* **Task details**:
Start at the line with "pinky pip: (200, 244)" in the records below, stop at the line with "middle pip: (1507, 909)", and return every line in that span exactly, the two end lines included.

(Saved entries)
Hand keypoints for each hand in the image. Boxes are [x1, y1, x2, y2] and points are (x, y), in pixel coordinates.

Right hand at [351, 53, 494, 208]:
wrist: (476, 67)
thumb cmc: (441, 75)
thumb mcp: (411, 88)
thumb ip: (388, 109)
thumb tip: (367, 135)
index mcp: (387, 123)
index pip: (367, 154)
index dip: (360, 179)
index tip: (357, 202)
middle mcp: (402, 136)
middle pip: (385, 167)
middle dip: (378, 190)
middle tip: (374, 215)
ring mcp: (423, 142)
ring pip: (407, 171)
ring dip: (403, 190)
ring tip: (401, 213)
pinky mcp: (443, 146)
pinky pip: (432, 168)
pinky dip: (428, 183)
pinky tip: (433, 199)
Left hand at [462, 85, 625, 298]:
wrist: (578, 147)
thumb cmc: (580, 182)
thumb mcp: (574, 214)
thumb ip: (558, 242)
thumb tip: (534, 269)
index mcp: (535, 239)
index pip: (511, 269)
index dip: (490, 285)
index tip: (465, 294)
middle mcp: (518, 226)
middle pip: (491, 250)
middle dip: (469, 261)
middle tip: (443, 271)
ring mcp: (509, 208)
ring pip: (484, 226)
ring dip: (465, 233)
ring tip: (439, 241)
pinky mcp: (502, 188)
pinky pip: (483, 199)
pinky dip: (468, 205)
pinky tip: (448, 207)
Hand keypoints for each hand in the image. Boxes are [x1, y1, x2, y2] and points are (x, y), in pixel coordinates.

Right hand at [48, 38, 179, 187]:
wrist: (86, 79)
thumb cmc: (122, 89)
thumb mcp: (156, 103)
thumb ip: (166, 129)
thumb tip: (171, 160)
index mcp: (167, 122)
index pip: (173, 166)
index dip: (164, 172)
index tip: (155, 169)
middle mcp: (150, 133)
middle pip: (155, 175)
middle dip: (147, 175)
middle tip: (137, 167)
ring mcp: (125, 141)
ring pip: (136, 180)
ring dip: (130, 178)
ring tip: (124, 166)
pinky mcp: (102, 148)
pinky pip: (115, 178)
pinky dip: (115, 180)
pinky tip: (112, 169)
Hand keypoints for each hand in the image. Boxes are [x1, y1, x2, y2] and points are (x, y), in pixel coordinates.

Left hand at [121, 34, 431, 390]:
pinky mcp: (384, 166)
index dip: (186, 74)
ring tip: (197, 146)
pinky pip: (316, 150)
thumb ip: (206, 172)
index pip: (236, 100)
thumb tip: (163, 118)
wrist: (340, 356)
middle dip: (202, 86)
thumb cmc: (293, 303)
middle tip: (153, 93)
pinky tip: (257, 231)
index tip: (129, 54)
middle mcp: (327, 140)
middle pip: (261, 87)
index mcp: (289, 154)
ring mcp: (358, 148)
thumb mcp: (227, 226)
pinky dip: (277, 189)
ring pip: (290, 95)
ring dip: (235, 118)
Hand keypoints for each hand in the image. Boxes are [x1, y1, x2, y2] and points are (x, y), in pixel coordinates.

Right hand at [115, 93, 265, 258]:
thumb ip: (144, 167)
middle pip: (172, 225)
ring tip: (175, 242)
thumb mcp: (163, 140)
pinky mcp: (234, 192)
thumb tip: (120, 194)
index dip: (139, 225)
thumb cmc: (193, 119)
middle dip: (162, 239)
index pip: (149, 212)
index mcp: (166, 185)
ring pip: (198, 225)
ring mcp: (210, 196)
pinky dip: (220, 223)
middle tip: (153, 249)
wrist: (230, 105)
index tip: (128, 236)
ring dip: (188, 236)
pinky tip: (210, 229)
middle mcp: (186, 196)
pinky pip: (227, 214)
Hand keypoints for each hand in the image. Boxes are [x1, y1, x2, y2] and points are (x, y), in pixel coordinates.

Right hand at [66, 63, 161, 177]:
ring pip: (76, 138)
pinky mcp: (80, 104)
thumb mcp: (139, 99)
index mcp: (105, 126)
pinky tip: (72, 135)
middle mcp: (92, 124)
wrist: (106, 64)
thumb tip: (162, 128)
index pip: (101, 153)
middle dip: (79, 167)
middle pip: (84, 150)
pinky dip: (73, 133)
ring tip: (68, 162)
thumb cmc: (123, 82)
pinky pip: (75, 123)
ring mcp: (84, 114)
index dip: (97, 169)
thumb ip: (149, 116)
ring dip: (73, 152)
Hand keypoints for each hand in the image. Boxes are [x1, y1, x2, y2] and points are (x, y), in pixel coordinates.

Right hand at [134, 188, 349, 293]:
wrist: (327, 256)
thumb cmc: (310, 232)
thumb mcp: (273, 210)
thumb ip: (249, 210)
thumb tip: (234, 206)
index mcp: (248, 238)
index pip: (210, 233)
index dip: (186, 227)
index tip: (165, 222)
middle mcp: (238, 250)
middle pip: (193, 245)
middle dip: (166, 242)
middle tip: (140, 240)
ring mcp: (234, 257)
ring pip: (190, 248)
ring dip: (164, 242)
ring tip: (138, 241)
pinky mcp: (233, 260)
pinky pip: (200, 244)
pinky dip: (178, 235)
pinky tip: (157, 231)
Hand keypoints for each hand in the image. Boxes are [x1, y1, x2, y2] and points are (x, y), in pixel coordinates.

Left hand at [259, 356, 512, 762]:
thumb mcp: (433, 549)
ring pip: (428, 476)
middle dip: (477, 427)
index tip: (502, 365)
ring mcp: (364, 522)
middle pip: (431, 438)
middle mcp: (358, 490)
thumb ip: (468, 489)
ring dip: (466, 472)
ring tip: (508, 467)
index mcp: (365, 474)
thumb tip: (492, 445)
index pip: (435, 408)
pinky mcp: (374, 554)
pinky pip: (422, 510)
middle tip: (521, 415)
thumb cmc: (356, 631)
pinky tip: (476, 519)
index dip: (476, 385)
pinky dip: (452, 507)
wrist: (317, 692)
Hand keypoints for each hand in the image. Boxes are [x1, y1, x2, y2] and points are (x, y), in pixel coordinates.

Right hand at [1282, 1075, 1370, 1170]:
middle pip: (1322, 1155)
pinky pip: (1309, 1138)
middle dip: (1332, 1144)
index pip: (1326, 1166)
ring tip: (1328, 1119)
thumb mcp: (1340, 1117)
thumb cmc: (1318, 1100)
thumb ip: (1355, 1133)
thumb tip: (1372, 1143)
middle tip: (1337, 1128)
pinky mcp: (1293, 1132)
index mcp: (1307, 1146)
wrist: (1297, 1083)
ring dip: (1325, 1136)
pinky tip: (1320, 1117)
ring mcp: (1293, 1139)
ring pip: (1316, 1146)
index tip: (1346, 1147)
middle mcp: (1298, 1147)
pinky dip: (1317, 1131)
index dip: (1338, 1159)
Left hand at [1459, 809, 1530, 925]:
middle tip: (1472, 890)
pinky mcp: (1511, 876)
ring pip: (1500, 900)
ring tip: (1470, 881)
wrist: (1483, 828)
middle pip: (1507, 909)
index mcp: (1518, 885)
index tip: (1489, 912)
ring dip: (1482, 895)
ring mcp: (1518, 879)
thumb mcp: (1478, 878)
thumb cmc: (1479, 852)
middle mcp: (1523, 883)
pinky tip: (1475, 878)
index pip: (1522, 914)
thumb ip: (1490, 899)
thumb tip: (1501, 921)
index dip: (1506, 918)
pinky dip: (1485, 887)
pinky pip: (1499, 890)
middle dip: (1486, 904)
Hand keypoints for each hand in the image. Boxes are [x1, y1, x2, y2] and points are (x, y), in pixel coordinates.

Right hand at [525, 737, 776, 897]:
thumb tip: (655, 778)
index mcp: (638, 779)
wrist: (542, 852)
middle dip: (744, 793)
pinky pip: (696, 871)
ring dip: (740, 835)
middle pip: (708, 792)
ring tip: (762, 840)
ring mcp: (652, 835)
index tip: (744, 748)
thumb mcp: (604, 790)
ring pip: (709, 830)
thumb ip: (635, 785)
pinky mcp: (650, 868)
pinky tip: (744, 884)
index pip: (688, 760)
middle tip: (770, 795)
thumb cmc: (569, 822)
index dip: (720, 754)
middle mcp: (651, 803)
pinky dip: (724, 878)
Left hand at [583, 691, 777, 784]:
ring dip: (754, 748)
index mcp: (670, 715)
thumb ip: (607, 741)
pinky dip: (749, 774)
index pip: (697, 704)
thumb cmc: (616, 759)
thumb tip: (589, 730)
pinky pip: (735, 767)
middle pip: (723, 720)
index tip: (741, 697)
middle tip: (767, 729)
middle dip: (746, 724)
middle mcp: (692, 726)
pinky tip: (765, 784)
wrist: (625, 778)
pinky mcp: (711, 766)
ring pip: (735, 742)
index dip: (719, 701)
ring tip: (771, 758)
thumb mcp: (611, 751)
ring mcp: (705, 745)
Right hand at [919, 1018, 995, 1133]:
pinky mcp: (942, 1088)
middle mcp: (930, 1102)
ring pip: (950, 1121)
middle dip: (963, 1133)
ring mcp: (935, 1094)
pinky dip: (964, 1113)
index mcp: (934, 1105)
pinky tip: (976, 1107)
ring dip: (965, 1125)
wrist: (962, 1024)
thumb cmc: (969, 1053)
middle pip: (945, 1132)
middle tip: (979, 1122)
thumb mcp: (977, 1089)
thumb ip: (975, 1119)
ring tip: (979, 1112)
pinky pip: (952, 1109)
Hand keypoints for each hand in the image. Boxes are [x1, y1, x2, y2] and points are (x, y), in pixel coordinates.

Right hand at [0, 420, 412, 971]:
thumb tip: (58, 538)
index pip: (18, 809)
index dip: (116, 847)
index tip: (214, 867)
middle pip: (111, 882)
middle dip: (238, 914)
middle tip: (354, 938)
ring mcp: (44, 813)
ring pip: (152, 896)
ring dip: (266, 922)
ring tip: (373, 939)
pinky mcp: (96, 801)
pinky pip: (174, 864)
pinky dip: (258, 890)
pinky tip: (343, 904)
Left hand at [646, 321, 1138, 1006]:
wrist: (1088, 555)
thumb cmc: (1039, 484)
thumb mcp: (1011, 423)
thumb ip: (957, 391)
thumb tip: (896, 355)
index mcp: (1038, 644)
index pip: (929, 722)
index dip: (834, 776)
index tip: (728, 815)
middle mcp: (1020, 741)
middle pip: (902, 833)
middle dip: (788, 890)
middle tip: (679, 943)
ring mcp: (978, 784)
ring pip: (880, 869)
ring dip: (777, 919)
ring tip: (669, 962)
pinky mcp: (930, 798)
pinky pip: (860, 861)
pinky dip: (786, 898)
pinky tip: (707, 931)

* **Output**:
pinky pip: (200, 244)
pinky dip: (178, 235)
pinky tip: (157, 231)
Hand keypoints for each hand in the image. Boxes are [x1, y1, x2, y2] and points are (x, y), in pixel coordinates.

Left hand at [259, 356, 512, 762]:
thumb mcp: (433, 549)
ring pip: (428, 476)
middle dip: (477, 427)
index tip: (502, 365)
ring mcp: (364, 522)
middle pip: (431, 438)
middle mcp: (358, 490)
thumb ip: (468, 489)
ring dip: (466, 472)
ring tip: (508, 467)
index mcp: (365, 474)
thumb tip: (492, 445)
index pip: (435, 408)
pinky mcp: (374, 554)
pinky pip: (422, 510)
middle tip: (521, 415)
thumb cmc: (356, 631)
pinky tip: (476, 519)
index dip: (476, 385)
pinky dip: (452, 507)
wrist: (317, 692)
Hand keypoints for each hand in the image. Boxes are [x1, y1, x2, y2] and points are (x, y), in pixel coordinates.

Right hand at [1282, 1075, 1370, 1170]:
middle pip: (1322, 1155)
pinky pip: (1309, 1138)
middle dip: (1332, 1144)
index pip: (1326, 1166)
ring tip: (1328, 1119)
thumb mcp: (1340, 1117)
thumb cmc: (1318, 1100)
thumb ip: (1355, 1133)
thumb tip: (1372, 1143)
middle tip: (1337, 1128)
pinky mcp: (1293, 1132)
index mcp: (1307, 1146)
wrist: (1297, 1083)
ring dip: (1325, 1136)
pinky tip: (1320, 1117)
ring mcp: (1293, 1139)
ring pip: (1316, 1146)
index tip: (1346, 1147)
middle mcp: (1298, 1147)
pinky dip: (1317, 1131)
index dip: (1338, 1159)
Left hand at [1459, 809, 1530, 925]:
middle tip: (1472, 890)
pinky mcp: (1511, 876)
ring pip: (1500, 900)
ring tip: (1470, 881)
wrist: (1483, 828)
middle pip: (1507, 909)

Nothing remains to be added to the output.